Si Yan était toujours décidée à partir chasser.
« Mais pour l'instant, je suis la seule de la famille qui puisse chasser », dit Si Yan en souriant, en caressant la tête de Bei Ji.
Xi Qing fronça les sourcils et l'interpella : « Femelle ! »
Si Yan leva un sourcil.
Il ne m'a pas appelée « méchante femelle ». Il a lâché le « méchante ». C'est un progrès, ça ?
Le froncement de sourcils de Xi Qing s'accentua tandis qu'il la regardait.
Une femelle ne peut pas chasser ! Leurs corps sont trop délicats, elles ne sont pas fortes. Elles ne peuvent même pas vaincre une Bête à Longues Oreilles ! Si elle sort maintenant, est-ce qu'elle a l'intention d'abandonner les quatre ?
Un sentiment d'inquiétude se propagea dans le cœur de Xi Qing. Il serra les dents, se sentant incroyablement en colère pour une raison obscure.
Si Yan se retourna et sourit à nouveau. « Je vais chasser. Je serai de retour ce soir. »
Bei Ji agrippa Si Yan, angoissé. « Mais, Mère... »
Si Yan tapota la tête de Bei Ji, en souriant. « Ne t'inquiète pas, Mère a sa façon de chasser. »
Sur ces mots, Si Yan quitta la grotte.
Après le départ de Si Yan, Xi Qing resta dans la grotte, fumant. « Je le savais ! La méchante femelle ne nous veut plus ! »
Nan Mo, qui s'était caché dans un coin, s'allongea tranquillement sur le lit après le départ de Si Yan et ne fit aucun bruit.
Bei Ji se sentait aussi très mal à l'aise.
Il n'était pas surprenant que ces petits ne fassent pas confiance à Si Yan ; ils manquaient cruellement de sécurité.
Bei Ji dit : « Frères, si vous voulez que Mère reste, il faut être plus gentils avec elle. »
Xi Qing rétorqua : « Non ! »
Il serra les dents, ses cheveux voletant pour masquer la moitié de son visage, l'air à la fois furieux et blessé. « Elle m'a fait des choses horribles... »
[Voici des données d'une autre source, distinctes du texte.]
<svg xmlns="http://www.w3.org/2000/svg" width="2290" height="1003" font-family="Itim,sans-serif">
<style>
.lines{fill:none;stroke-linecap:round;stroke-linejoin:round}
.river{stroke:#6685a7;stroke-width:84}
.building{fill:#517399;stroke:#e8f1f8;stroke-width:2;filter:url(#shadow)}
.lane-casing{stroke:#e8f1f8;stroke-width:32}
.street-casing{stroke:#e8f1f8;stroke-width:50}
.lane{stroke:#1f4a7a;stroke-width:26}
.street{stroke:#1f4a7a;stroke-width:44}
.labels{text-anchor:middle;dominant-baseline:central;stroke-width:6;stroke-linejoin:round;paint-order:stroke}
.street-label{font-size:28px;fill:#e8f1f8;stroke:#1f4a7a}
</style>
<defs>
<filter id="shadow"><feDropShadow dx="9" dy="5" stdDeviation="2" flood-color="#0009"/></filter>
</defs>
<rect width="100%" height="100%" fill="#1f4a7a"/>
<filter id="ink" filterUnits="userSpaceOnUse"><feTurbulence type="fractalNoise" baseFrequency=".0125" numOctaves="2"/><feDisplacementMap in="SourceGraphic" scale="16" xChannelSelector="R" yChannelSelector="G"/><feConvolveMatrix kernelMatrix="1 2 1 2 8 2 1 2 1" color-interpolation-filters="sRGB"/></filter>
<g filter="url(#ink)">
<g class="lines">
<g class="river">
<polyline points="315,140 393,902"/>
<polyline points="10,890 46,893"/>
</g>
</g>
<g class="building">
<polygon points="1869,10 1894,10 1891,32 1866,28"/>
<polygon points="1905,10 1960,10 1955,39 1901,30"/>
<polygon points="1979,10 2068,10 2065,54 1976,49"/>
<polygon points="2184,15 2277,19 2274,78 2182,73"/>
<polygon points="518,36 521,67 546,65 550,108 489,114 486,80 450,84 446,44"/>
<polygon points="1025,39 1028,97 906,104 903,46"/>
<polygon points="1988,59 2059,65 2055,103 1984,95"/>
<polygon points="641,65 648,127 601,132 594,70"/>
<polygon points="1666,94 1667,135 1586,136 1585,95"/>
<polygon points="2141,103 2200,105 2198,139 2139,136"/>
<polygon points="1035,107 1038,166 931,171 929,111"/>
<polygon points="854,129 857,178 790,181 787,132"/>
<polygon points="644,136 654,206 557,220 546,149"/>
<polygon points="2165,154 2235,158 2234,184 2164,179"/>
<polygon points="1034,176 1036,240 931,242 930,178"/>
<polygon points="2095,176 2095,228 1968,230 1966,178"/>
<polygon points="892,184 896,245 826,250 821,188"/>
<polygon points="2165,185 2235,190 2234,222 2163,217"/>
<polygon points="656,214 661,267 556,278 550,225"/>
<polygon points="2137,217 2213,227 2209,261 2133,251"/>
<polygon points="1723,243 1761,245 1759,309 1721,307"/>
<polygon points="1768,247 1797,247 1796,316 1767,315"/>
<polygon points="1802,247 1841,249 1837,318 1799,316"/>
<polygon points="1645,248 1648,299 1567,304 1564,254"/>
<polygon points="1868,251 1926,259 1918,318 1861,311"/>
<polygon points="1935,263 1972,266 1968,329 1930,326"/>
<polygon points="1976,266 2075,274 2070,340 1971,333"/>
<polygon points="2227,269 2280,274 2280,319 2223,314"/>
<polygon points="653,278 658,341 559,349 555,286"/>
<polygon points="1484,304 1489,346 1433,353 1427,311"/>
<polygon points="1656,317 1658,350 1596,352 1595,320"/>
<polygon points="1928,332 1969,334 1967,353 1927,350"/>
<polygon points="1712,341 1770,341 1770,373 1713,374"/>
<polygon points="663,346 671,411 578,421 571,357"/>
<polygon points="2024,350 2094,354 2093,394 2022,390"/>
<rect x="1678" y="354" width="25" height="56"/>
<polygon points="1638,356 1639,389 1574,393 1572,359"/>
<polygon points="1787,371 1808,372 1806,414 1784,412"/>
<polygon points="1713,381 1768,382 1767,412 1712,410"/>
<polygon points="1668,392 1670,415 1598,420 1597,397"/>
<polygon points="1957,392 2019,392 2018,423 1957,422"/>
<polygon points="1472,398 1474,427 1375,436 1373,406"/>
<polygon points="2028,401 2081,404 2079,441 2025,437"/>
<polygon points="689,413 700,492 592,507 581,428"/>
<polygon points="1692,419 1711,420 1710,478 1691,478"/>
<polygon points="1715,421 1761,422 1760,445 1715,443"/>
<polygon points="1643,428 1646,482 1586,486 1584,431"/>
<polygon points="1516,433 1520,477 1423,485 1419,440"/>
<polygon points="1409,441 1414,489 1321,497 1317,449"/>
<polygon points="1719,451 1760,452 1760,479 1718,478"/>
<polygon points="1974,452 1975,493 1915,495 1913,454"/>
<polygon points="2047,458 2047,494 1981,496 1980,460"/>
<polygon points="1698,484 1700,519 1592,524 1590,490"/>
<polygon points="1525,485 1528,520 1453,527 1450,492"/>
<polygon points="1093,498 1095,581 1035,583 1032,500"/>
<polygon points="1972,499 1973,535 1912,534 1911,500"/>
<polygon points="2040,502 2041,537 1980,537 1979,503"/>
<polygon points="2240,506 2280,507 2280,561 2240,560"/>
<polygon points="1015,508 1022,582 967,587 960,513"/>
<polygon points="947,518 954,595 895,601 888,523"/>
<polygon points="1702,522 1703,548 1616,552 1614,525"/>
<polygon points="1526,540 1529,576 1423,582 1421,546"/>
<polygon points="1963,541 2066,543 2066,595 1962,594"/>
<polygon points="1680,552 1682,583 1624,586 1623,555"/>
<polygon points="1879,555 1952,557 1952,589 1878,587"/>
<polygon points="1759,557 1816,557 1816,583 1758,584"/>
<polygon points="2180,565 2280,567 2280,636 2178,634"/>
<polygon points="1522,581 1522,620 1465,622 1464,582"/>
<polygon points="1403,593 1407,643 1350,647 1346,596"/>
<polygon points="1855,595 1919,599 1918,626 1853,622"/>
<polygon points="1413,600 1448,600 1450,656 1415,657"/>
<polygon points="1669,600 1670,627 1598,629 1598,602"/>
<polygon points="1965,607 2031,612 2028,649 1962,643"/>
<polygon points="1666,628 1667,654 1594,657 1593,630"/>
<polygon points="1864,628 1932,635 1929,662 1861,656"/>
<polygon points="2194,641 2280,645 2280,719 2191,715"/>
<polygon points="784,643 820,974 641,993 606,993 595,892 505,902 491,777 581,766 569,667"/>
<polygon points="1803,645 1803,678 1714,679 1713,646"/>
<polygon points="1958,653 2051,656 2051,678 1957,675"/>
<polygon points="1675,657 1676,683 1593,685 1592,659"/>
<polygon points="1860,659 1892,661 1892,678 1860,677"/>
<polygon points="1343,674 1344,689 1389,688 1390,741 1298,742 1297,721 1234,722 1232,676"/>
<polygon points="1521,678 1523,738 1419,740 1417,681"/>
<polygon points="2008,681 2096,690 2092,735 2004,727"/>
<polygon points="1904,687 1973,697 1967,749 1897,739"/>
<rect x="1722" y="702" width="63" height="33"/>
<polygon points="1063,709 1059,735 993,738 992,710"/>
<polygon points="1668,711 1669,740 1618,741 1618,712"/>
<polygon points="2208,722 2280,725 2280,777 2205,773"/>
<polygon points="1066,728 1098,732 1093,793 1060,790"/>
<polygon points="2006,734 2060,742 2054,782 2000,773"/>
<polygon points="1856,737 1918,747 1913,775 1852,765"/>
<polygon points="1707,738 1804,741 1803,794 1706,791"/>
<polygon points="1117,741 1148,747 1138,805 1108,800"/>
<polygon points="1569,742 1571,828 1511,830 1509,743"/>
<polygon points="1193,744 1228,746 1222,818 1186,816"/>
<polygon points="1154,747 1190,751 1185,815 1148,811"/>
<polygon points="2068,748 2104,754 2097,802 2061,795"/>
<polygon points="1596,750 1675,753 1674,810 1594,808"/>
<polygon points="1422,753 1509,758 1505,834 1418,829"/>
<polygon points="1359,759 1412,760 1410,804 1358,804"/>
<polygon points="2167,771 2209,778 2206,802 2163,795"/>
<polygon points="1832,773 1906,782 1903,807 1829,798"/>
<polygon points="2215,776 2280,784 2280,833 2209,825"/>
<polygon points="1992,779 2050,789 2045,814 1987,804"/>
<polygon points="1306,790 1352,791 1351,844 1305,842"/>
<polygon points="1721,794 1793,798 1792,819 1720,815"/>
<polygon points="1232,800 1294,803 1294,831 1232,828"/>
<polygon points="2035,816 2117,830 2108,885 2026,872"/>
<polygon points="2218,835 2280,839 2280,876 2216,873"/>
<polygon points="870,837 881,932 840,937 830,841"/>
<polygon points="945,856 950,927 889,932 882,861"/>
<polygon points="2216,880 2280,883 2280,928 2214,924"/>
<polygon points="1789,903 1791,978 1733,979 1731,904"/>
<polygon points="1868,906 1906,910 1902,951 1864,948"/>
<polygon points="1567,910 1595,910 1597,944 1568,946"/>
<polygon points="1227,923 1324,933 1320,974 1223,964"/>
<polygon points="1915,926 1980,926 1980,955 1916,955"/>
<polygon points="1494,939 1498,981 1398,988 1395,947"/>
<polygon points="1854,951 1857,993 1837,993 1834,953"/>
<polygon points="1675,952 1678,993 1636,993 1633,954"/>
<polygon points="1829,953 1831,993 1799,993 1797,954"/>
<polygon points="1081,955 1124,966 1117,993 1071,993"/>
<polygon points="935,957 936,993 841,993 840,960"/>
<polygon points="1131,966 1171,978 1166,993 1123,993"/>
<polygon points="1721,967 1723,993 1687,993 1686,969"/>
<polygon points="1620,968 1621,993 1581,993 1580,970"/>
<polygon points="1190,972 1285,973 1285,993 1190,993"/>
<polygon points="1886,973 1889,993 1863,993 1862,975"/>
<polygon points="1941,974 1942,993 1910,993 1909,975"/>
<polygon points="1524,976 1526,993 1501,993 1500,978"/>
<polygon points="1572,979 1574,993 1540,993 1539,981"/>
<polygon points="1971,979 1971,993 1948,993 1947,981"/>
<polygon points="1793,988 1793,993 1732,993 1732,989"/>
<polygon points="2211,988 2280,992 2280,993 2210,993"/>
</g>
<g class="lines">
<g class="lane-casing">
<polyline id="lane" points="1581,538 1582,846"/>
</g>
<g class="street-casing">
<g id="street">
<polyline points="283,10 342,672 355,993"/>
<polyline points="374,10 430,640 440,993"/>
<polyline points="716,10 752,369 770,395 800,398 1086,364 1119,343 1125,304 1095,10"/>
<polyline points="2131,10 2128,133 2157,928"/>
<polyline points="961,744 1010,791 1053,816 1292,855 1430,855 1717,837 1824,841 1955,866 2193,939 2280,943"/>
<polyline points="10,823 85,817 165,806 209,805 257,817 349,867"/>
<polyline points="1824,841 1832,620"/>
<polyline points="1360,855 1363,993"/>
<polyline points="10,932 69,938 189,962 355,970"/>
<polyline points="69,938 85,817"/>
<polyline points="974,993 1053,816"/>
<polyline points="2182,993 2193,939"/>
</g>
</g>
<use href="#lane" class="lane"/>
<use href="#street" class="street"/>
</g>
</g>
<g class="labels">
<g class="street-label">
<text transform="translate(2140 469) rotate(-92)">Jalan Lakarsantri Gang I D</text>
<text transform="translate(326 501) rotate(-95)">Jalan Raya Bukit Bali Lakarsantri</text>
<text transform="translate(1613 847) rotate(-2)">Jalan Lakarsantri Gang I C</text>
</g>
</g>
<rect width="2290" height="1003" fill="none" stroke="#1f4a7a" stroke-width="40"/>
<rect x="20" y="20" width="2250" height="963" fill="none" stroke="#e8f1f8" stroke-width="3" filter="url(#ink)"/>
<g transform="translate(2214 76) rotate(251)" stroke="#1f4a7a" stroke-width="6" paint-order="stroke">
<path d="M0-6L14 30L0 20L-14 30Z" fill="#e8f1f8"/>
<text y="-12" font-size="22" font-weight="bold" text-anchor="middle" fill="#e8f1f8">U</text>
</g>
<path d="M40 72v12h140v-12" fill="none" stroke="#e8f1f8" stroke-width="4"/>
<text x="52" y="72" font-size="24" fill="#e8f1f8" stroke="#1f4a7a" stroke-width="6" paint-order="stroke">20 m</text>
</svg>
Bei Ji vit le visage à demi caché de Xi Qing et, ne sachant comment le consoler, finit par choisir le silence.
Si Yan ne savait pas comment les autres Hommes-Bête chassaient, mais elle avait ses propres méthodes.
Elle prit une pelle en bois et alla à la montagne arrière pour creuser un piège dans la forêt dense.
Les animaux du Monde des Bêtes étaient bien plus gros que ceux du monde post-apocalyptique, donc elle creusa un piège assez grand.
Après avoir creusé la fosse et l'avoir camouflée avec des branches et de l'herbe sauvage, Si Yan fit un tour dans la forêt.
Son sens de l'orientation n'étant pas terrible, elle n'osa pas s'éloigner trop. Après quelques recherches, elle trouva de la ciboulette sauvage et l'arracha toute.
Elle chercha à nouveau et trouva un arbre portant des fruits violets. Elle en cueillit un et le lécha ; sa langue devint instantanément engourdie.
Les yeux de Si Yan s'illuminèrent.
Fruit Paralysant ! C'est du Fruit Paralysant ! À l'avenir, ça pourra servir d'anesthésiant pour les soins. Je pourrai aussi en faire de la poudre anesthésiante.
Elle trouva vite une grande feuille, cueillit les Fruits Paralysants et les enveloppa dedans. Les fruits n'étaient pas gros, et elle les rangea tous dans son espace personnel.
Quand je rentrerai, je creuserai une pierre pour faire un mortier et un pilon, puis je transformerai les Fruits Paralysants en anesthésiant. Si une situation comme celle de Dongchi se reproduit, je pourrai m'en servir pour soulager la douleur.